> Job item
The result should be the lines from the one holding "TERR-295, priority: Major -> Minor" to the final line of the records, retyped exactly.

> Provided data
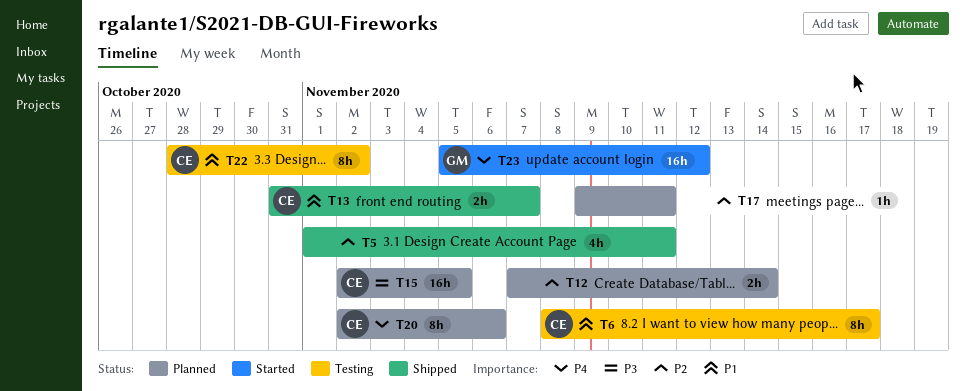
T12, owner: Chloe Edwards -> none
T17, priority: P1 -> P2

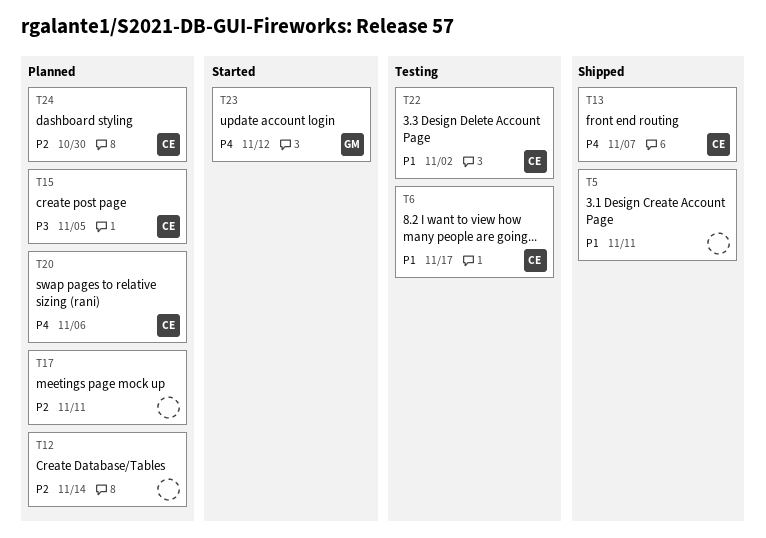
T5, priority: P2 -> P1
T13, priority: P1 -> P4
T24: none -> present

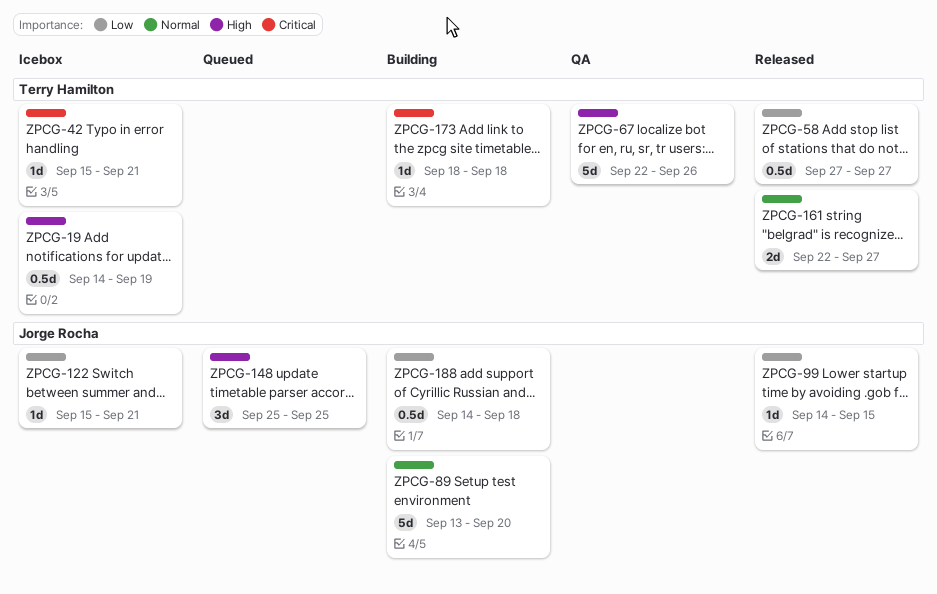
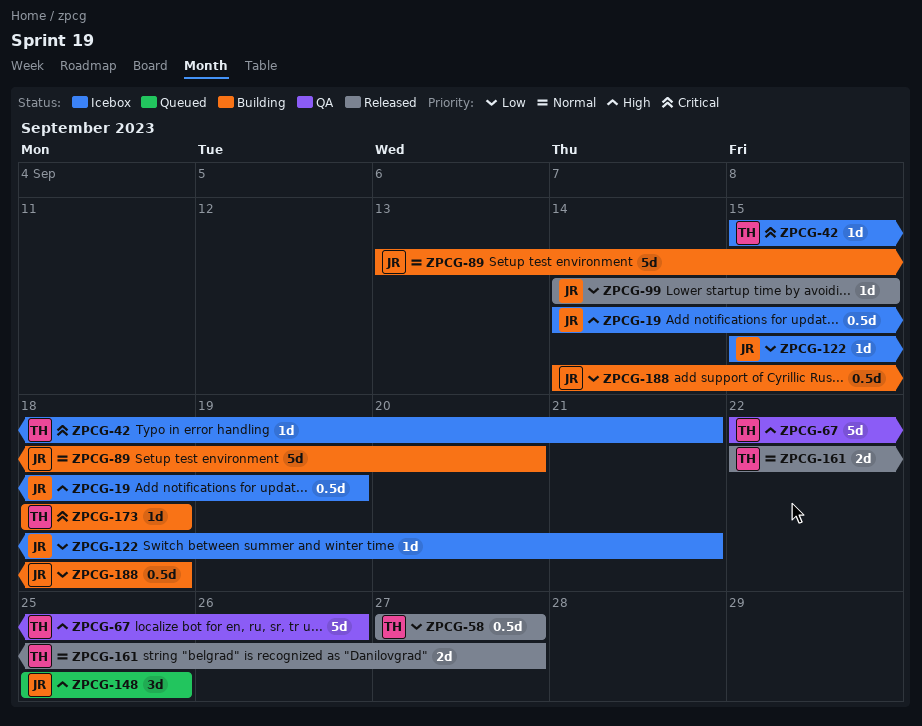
ZPCG-19, owner: Terry Hamilton -> Jorge Rocha

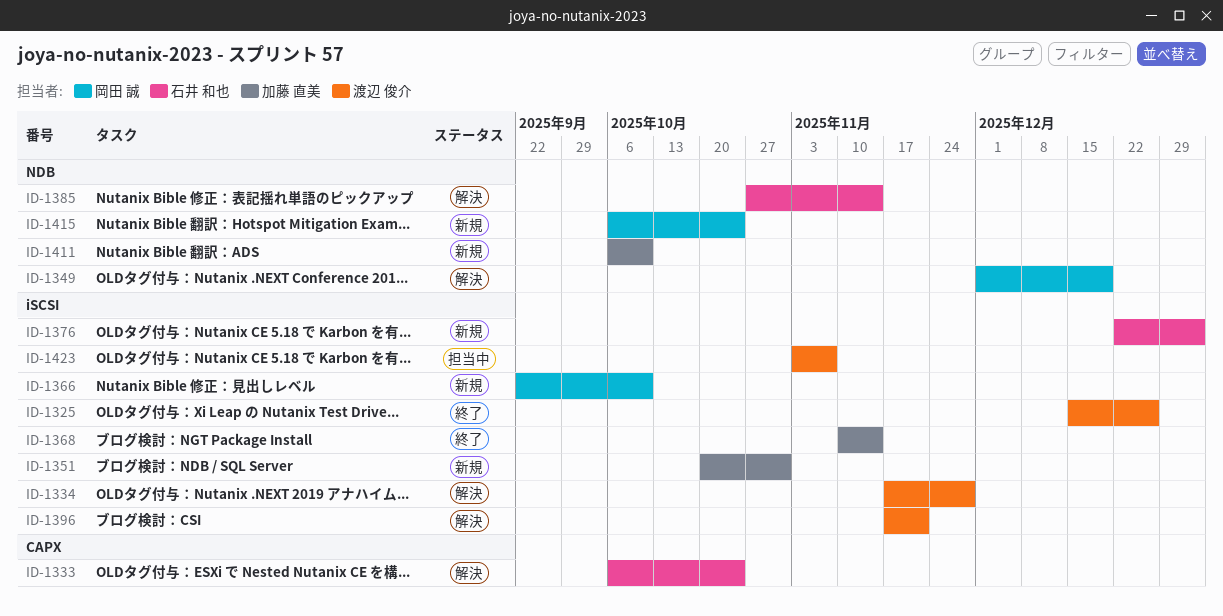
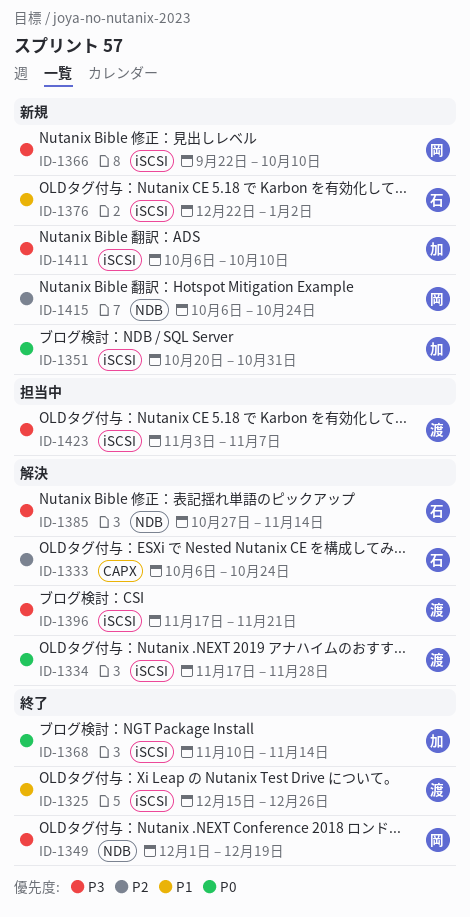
ID-1349, status: 解決 -> 終了
ID-1411, label: NDB -> iSCSI

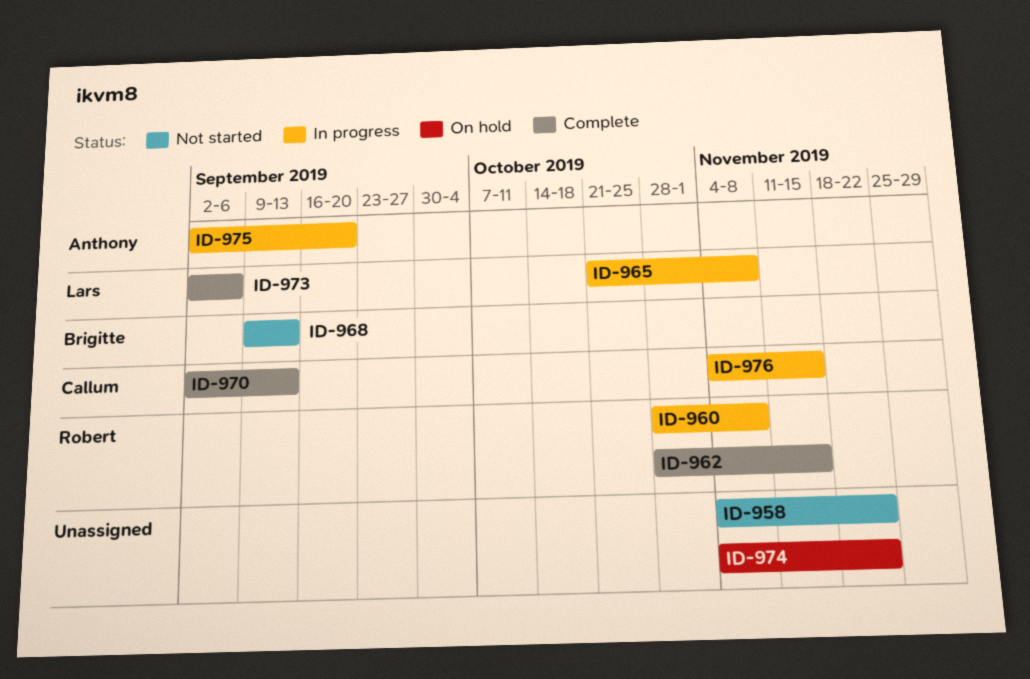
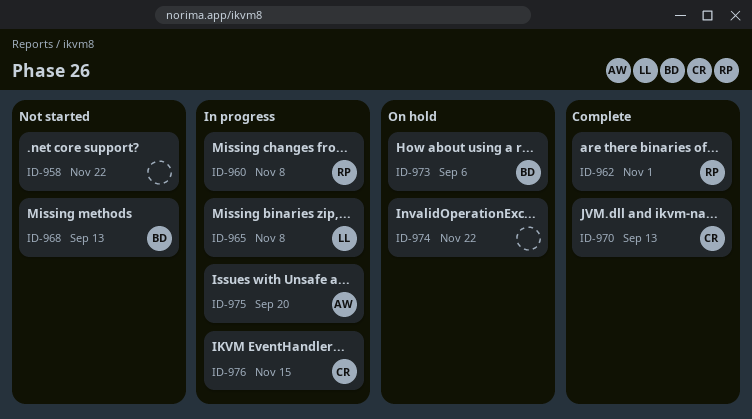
ID-962, due: Nov 15 -> Nov 1
ID-973, status: Complete -> On hold
ID-973, owner: Lars -> Brigitte

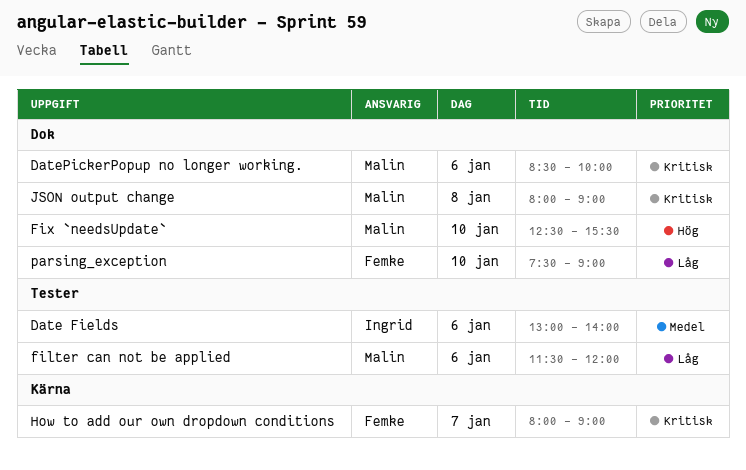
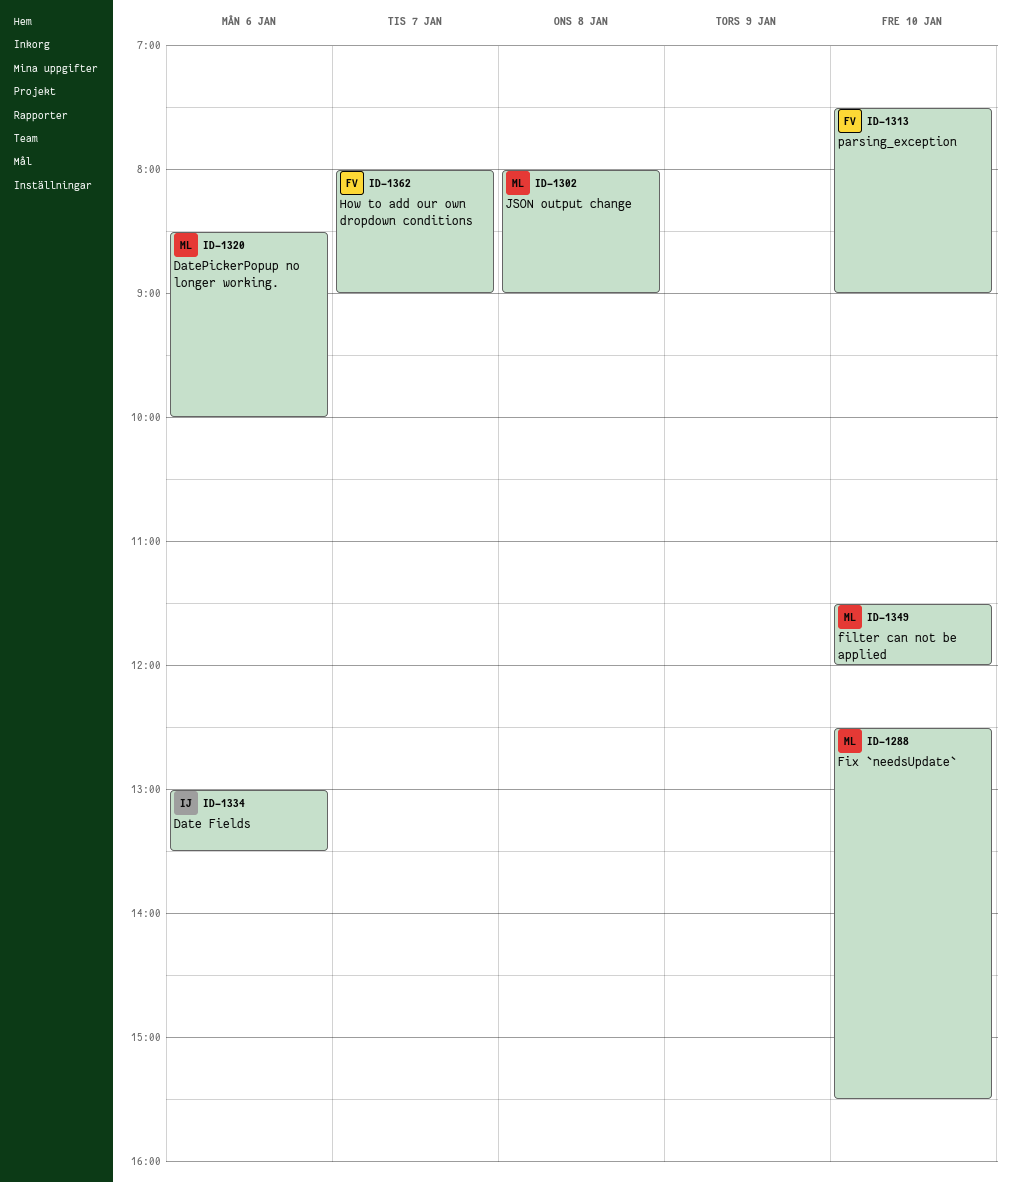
Date Fields, ends: 14:00 -> 13:30
filter can not be applied, day: Jan 6 -> Jan 10

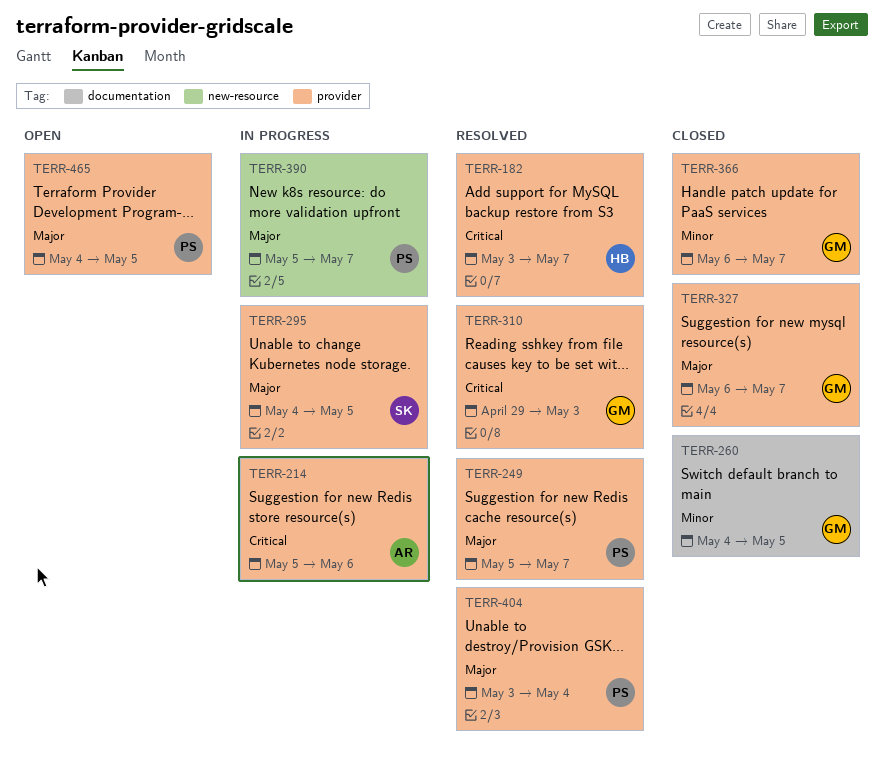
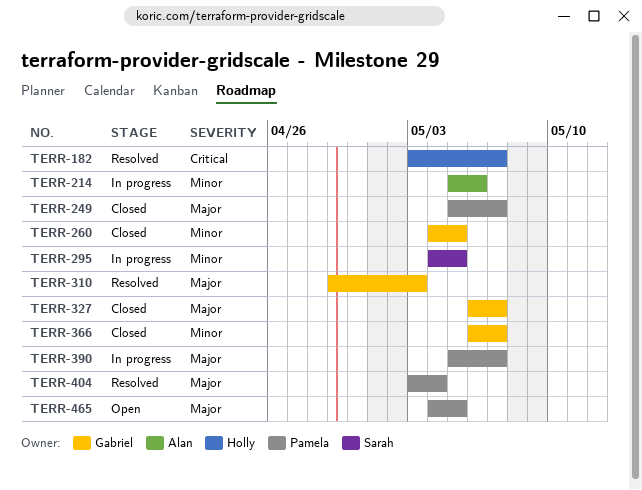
TERR-214, priority: Critical -> Minor
TERR-249, status: Resolved -> Closed
TERR-295, priority: Major -> Minor
TERR-310, priority: Critical -> Major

> Task solution
TERR-295, priority: Major -> Minor
TERR-310, priority: Critical -> Major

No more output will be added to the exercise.